A passenger aboard a pontoon boat fell off the front of the vessel while it was underway and was subsequently struck by the propeller, causing a fatality. The operator was aware prior to the event that it was inappropriate to have passengers occupying the forward deck in front of the guard rail while the boat was underway. The vessel’s design and warnings were scrutinized as part of this case.
Explico was hired to investigate the incident. Inspection of the subject vessel included documenting the construction of the boat, warning labels, and the owner’s manual. The subject boat was also 3D scanned to generate an accurate 3D model of the subject vessel.
The subject boat was then tested to characterize its performance and vessel dynamics through a range of throttle positions while loaded to match the loading at the time of the subject incident.
The testing and the 3D model of the vessel were used along with witness testimony to determine the vessel’s speed at the time of the subject incident, as well as the operator’s visibility from the helm in the moments prior to the incident. The subject boat was determined to have been traveling between 8-10 mph (at approximately 3000 rpm) at the time of the incident. The pitch of the boat at this speed was consistent with the testimony that the persons dangling their feet overboard were not touching the water with their toes.
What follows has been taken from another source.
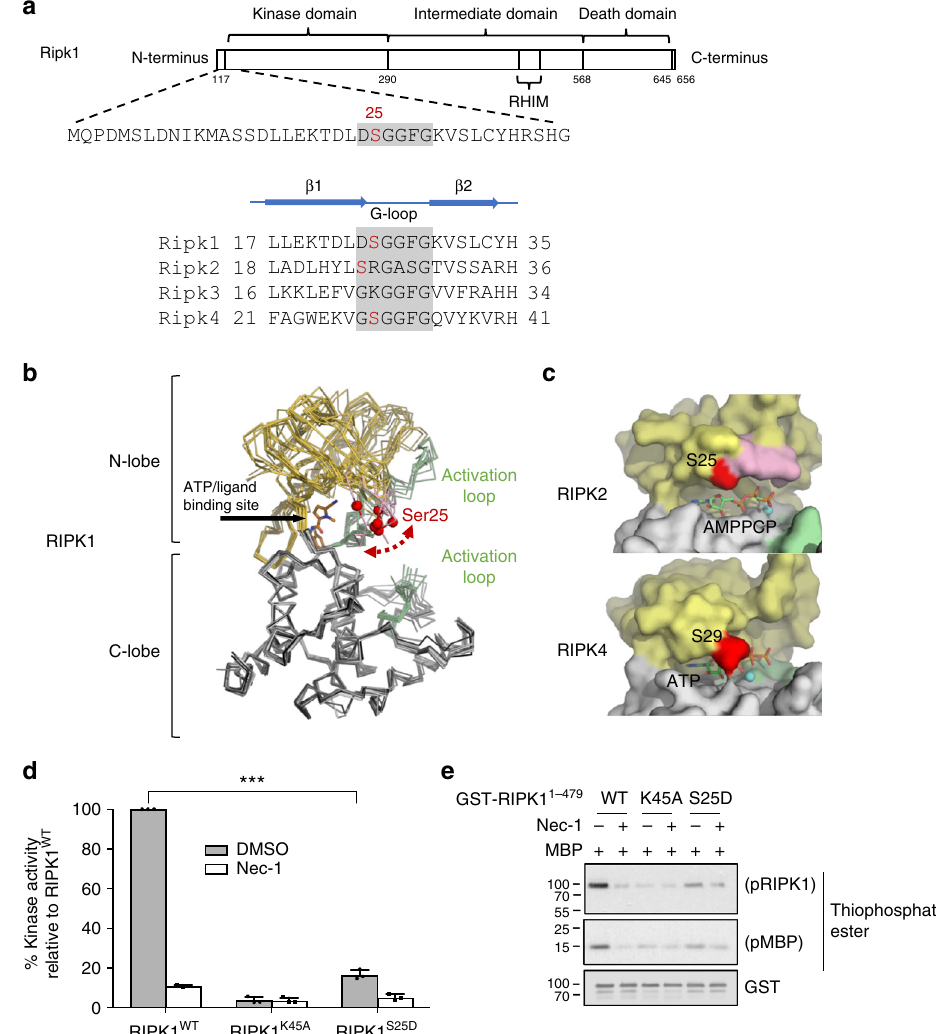
Fig. 6 Phospho-Ser25 directly inhibits RIPK1 catalytic activity. a Schematic representation of mouse RIPK1 primary structure and excerpts from structure- based sequence alignments for murine RIPK1 – 4 (Uniprot sequences Q60855, P58801, Q9QZL0, Q9ERK0) focusing on the region of Ser25. b Ser25 localizes in the fl exible Glycine-rich loop covering the RIPK1 nucleotide binding site. Structural overlays were carried out with respect to the C-lobe of RIPK1 in complex with necrostatin-4 (pdb entry 4ITJ) and employed all available RIPK1 kinase domain structures (pdb entries 4ITH, 4ITI, 4NEU, 5HX6, 5TX5, 4M66, 4M69). The red spheres correspond to the C-alpha positions of Ser25 in the different structures. The structurally ordered parts the activation loop are drawn in green. The intervening portion of the activation loop is disordered in all crystal structures of RIPK1 to date. c Structures of human RIPK2 in complex with the non-hydrolyzable ATP analog AMP-PCP and RIPK4 in complex with ATP. d , e In vitro kinase assays using recombinant truncated RIPK1 mutants (AA 1 – 479). d Quantitative kinase activity measured by ATP consumption using the ADP-Glo kinase assay. Results are presented as a percentage relative to the kinase activity in the wild-type protein and is the mean ± SEM of three independent kinase assays ( n = 3). e Qualitative kinase activity monitored by immunoblot and revealing RIPK1 autophosphorylation and RIPK1-mediated phosphorylation of national and European animal regulations. Animal protocols were approved by week-old mice. This was done by sacri fi cing the mice and subsequently cutting of the ethical committee of Ghent University (EC2017 – 071, EC2017 – 079). part of the ear. This piece was then washed in 70% ethanol and the dermis was removed from the ear with forceps. Both the dermis and the leftover part of the ear were then plated in a six-well plate and covered with a sterile microscopy glass Cell lines . Mouse embryonic fi broblasts (MEFs) and mouse dermal fi broblasts cover. When the cells reached con fl uence (after ~7 days) the cells were passaged and transfected with SV-40 for immortalization. Bone marrow-derived macro- (MDFs) were cultured in Dulbecco ’ s modi fi ed Eagle ’ s medium supplemented with phages (BMDMs) were isolated by fl ushing the femurs and tibias of 7 – 10-week-old 10% fetal calf serum, L-glutamine (200 mM) and sodium pyruvate (400mM) in mice with cold PBS using a 26G needle. The cell suspension was fi ltered normoxic conditions (5% CO 2 ). When the cells were still at the primary state, 0.1% β -mercaptoethanol and penicillin (100IU/ml) and streptomycin (0.1 mg/ml) was through a 70 μm cell strainer, centrifuged at 220 × g , and treated with ACK lysis buffer to remove red blood cells. After centrifugation, the cells were resus- added to the medium. Primary Ripk1 + / + , Ripk1 + /S25D , and Ripk1 S25D/S25D MEFs pended in RPMI medium supplemented with 10% FCS, 2mM L-Glutamate, were isolated from E12.5 littermate embryos following standard protocol and 0.1% β -mercaptoethanol, penicillin (100IU/ml) and streptomycin (0.1 mg/ml), and cultured under low-oxygen conditions (3% O 2 ) 60 . MEFs were subsequently 40 ng/ml mouse M-CSF. The cells were plated in a 10 cm non-cell-culture-treated immortalized by transfection of a SV40 large T-expressing construct with Jet- dish and cultured for 7 days at 37 °C in a 10% CO 2 incubator. The medium was PRIME (Polyplus transfection) according the manufacturer ’ s instructions. Wild- changed on day 3 and 6. On day 7, the differentiated cells were collected by type and Ikk α / β − / − MEFs were a kind gift of Prof. E. Dejardin and were previously scraping in cold PBS, centrifuged at 200 × g , resuspended in medium without described 22,61 . Ripk1 + / + Shpn + / + , Ripk1 + / + Shpn cpdm/cpdm , Ripk1 S25D/S25D growth factor, and seeded for an experiment. Shpn + / + , and Ripk1 S25D/S25D Shpn cpdm/cpdm MDFs were isolated from ears of 8 – 10-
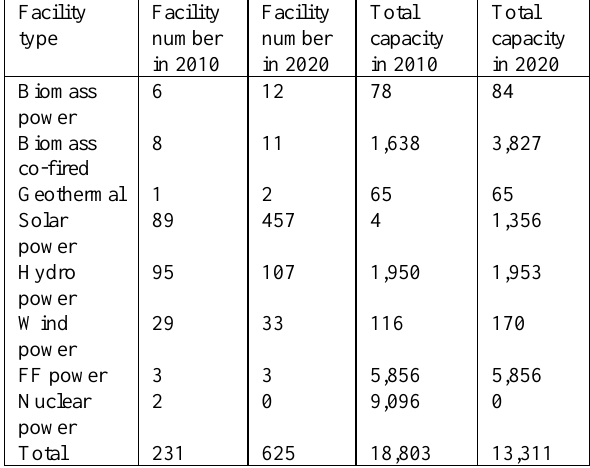
Table 1. The condition of the electricity supply facilities in 2010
In addition, the warning labels available on the subject vessel were assessed, both at the helm seat and at the forward gate.
A thorough analysis of the subject vessel as well as a comprehensive understanding of accident reconstruction, the United States CoastGuard Code of Federal Regulations, American Boat and Yacht Council standards, and Warning Label requirements revealed:
1) The subject boat was properly designed for safe operation and was compliant with each aspect of the relevant industry standards.
2) The subject vessel’s on-product warnings and owner’s manual provided sufficient information for safe operation. If the instructions contained within the owner’s manual, or the warning labels on the vessel had been followed by the operator, the subject incident would not have occurred.
3) The visibility from the helm was compliant with the industry standards. The design and function of the subject vessel was such that occupants in proper seating positions would not obstruct the operator’s visibility.However, the operator’s visibility was such that occupants on the forward deck both obstructed visibility and were clearly visible from the helm. The occupants’ presence on the forward deck while underway is illegal and warned against.